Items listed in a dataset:
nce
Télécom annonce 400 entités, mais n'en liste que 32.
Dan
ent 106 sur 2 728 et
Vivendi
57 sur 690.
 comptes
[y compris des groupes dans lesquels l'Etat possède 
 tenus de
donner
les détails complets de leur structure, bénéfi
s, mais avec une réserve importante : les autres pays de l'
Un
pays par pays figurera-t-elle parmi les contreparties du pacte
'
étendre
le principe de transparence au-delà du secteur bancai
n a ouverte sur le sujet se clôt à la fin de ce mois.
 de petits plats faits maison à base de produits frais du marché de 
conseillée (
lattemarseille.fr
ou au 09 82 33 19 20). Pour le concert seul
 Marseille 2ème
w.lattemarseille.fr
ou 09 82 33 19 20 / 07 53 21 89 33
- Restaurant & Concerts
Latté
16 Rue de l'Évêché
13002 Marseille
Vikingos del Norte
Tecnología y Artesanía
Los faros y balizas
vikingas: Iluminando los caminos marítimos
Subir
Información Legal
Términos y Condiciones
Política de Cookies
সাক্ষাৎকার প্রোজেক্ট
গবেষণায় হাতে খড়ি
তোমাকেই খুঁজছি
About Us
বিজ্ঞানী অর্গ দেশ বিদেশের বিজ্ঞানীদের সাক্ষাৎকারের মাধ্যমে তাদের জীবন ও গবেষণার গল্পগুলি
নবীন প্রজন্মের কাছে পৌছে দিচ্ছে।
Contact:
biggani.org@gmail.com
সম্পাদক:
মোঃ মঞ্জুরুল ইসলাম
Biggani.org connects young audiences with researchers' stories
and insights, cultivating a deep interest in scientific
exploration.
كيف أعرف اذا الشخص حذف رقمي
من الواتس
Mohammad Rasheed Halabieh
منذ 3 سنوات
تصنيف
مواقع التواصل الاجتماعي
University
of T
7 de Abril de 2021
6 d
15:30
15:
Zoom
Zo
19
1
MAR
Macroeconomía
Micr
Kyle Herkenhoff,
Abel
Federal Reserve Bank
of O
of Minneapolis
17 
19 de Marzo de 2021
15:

* * *

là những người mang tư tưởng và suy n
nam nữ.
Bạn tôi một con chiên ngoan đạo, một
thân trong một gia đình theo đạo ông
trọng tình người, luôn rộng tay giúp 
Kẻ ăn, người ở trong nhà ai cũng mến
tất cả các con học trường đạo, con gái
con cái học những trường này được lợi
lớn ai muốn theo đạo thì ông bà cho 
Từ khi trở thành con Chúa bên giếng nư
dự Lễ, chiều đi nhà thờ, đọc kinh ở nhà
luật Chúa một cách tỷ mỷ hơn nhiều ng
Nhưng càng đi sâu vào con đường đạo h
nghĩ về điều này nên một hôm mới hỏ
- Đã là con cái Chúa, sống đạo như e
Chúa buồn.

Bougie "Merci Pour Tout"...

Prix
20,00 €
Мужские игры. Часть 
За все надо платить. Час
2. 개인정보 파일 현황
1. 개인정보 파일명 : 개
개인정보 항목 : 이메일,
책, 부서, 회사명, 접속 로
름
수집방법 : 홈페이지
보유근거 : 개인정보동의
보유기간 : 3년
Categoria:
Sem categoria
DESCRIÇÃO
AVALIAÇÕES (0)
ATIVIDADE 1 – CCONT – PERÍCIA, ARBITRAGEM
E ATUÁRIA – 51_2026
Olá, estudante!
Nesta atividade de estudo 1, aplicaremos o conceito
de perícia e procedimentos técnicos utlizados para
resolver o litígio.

• _Your objective_: Reproduce every line from the preceding data in which the word "những" can be found.

• _Answer_:
là những người mang tư tưởng và suy n
con cái học những trường này được lợi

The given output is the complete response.